Task item ->
When the line containing "Put the cookie dough down." appears in the entries below, begin printing there and stop after the line containing "his own back yard by not supporting"; print each of those lines exactly and no other line.

(Saved data entries)

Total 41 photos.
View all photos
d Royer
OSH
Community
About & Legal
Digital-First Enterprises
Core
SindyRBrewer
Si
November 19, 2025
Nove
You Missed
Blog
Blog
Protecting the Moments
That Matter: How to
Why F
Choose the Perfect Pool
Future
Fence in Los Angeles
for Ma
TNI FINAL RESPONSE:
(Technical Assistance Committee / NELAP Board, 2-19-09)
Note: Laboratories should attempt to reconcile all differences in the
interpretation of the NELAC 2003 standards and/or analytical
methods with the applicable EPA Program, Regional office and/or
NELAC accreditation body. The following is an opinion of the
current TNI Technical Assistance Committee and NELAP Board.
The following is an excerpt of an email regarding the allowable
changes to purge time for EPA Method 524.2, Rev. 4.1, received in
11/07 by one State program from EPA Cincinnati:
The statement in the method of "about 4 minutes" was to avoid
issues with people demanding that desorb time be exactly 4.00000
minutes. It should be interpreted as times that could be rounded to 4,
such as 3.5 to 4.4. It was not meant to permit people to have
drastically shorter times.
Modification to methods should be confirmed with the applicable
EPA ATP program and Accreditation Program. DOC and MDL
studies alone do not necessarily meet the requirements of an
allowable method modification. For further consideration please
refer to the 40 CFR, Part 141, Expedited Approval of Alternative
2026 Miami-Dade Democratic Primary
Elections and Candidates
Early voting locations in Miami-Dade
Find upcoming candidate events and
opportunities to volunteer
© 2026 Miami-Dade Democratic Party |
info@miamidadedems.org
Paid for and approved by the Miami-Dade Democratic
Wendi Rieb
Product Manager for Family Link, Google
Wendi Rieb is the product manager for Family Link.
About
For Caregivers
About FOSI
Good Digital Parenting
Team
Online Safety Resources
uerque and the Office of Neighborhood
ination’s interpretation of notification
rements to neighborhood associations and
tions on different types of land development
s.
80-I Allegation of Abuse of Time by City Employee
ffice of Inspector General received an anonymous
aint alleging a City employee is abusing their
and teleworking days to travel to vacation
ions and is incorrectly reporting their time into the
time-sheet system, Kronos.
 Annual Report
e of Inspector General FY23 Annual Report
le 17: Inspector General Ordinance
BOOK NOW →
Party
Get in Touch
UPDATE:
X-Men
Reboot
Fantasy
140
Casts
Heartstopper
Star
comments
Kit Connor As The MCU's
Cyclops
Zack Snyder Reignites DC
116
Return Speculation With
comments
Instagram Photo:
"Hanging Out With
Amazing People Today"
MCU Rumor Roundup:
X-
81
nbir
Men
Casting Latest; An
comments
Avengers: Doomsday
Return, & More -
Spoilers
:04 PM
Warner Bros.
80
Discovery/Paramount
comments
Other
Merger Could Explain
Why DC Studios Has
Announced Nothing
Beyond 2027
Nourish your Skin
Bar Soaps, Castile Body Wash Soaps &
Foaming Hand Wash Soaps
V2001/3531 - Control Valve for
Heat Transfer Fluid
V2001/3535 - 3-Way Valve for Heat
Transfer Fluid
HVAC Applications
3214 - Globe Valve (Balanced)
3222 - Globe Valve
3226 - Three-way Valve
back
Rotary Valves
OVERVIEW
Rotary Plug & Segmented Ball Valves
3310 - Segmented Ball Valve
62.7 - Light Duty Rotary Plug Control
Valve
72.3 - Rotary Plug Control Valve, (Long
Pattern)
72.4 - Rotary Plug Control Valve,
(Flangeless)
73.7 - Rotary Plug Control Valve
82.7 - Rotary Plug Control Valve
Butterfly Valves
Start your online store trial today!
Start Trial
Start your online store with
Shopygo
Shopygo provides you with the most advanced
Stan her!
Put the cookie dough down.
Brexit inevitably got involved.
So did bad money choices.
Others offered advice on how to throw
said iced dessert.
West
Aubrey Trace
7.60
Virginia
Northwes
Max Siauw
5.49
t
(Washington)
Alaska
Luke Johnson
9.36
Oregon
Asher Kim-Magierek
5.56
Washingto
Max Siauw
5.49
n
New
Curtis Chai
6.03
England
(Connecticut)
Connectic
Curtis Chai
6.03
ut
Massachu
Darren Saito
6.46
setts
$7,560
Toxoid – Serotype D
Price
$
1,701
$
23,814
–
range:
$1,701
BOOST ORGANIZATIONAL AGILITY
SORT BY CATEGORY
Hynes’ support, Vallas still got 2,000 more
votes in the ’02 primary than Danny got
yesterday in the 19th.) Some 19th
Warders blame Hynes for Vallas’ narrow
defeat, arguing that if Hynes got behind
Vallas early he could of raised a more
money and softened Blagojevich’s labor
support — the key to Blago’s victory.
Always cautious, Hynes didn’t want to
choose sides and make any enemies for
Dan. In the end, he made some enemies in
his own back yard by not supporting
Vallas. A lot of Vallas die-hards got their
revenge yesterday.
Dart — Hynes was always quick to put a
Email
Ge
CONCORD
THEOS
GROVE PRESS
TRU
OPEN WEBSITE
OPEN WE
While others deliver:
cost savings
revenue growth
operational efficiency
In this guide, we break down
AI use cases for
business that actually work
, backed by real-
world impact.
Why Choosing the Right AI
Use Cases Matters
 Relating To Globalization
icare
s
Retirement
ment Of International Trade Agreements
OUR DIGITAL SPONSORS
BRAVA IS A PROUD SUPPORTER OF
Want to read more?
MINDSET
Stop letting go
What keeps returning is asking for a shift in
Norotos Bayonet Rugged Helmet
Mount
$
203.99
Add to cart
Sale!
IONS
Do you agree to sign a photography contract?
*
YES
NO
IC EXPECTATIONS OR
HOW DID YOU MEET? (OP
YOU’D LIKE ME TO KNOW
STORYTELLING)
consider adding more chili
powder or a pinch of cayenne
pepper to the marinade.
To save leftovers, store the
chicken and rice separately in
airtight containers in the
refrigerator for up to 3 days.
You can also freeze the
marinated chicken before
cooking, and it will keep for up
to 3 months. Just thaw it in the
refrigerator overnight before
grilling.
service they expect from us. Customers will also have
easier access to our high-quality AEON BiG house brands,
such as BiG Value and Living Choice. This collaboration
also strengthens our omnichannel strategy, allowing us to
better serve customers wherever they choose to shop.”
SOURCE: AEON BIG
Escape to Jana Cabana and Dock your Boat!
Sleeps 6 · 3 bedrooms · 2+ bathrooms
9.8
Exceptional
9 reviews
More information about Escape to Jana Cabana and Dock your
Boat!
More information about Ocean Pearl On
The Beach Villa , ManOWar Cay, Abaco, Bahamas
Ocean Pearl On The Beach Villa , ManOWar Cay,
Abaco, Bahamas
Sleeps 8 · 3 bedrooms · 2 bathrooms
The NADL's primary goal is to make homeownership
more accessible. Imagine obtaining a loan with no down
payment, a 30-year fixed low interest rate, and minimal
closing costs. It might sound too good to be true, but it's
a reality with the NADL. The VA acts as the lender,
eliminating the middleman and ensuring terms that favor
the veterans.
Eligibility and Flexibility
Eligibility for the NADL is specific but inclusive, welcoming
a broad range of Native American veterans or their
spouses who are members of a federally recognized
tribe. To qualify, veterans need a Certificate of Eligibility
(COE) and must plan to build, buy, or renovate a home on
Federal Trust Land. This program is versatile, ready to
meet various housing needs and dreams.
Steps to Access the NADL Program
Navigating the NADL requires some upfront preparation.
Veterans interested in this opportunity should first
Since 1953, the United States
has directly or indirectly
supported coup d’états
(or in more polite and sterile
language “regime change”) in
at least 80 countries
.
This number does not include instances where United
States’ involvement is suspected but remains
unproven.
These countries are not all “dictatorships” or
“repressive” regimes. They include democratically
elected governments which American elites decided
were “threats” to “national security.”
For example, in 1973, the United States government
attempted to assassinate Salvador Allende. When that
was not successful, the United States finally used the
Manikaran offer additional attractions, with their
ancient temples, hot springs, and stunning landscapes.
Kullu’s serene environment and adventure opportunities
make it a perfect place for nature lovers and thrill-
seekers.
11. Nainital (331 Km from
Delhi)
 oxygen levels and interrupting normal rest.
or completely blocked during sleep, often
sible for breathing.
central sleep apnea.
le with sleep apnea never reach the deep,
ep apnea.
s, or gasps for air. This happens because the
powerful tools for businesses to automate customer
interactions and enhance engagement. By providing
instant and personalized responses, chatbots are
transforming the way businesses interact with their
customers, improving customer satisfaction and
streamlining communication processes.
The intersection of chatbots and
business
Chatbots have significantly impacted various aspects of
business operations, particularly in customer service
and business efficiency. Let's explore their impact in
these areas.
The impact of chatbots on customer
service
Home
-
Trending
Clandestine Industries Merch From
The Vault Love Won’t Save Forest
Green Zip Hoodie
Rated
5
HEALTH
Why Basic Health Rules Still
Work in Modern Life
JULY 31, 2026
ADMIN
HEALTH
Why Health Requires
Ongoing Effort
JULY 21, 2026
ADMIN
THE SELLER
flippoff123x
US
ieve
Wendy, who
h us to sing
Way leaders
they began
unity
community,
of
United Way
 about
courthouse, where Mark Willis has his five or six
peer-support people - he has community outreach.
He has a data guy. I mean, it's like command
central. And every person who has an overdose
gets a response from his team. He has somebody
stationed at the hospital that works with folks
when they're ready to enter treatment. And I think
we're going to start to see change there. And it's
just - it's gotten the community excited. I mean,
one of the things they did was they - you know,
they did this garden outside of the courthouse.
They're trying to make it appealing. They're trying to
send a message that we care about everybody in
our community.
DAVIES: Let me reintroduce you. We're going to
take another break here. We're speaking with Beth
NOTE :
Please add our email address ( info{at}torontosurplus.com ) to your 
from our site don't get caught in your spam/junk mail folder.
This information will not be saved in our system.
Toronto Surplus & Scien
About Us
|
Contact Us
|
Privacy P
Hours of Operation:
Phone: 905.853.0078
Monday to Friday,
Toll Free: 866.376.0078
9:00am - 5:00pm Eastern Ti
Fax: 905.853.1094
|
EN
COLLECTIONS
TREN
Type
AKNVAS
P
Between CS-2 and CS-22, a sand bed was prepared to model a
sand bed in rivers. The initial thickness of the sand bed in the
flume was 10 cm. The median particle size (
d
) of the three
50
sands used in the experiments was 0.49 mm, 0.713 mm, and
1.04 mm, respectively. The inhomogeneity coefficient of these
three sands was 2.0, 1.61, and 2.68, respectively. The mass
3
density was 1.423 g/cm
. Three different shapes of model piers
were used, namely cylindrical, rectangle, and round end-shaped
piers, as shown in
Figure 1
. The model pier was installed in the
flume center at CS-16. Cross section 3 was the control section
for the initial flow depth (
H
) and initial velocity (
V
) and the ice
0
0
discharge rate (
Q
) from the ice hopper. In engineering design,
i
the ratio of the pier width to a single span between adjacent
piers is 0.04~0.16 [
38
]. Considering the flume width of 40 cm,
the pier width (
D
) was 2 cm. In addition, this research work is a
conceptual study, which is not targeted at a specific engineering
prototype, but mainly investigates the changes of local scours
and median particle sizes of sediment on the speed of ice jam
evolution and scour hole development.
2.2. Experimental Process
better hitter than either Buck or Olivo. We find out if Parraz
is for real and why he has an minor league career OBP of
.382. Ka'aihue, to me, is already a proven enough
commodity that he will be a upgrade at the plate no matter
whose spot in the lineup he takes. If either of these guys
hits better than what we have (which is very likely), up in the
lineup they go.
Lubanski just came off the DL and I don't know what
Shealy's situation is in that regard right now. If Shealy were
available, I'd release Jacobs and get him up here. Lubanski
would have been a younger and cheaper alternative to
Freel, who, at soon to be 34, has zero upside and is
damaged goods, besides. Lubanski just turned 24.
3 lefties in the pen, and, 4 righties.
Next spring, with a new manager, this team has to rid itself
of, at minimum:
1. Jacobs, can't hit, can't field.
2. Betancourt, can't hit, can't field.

Result of the task ->
Put the cookie dough down.
Brexit inevitably got involved.
So did bad money choices.
Others offered advice on how to throw
said iced dessert.
West
Aubrey Trace
7.60
Virginia
Northwes
Max Siauw
5.49
t
(Washington)
Alaska
Luke Johnson
9.36
Oregon
Asher Kim-Magierek
5.56
Washingto
Max Siauw
5.49
n
New
Curtis Chai
6.03
England
(Connecticut)
Connectic
Curtis Chai
6.03
ut
Massachu
Darren Saito
6.46
setts
$7,560
Toxoid – Serotype D
Price
$
1,701
$
23,814
–
range:
$1,701
BOOST ORGANIZATIONAL AGILITY
SORT BY CATEGORY
Hynes’ support, Vallas still got 2,000 more
votes in the ’02 primary than Danny got
yesterday in the 19th.) Some 19th
Warders blame Hynes for Vallas’ narrow
defeat, arguing that if Hynes got behind
Vallas early he could of raised a more
money and softened Blagojevich’s labor
support — the key to Blago’s victory.
Always cautious, Hynes didn’t want to
choose sides and make any enemies for
Dan. In the end, he made some enemies in
his own back yard by not supporting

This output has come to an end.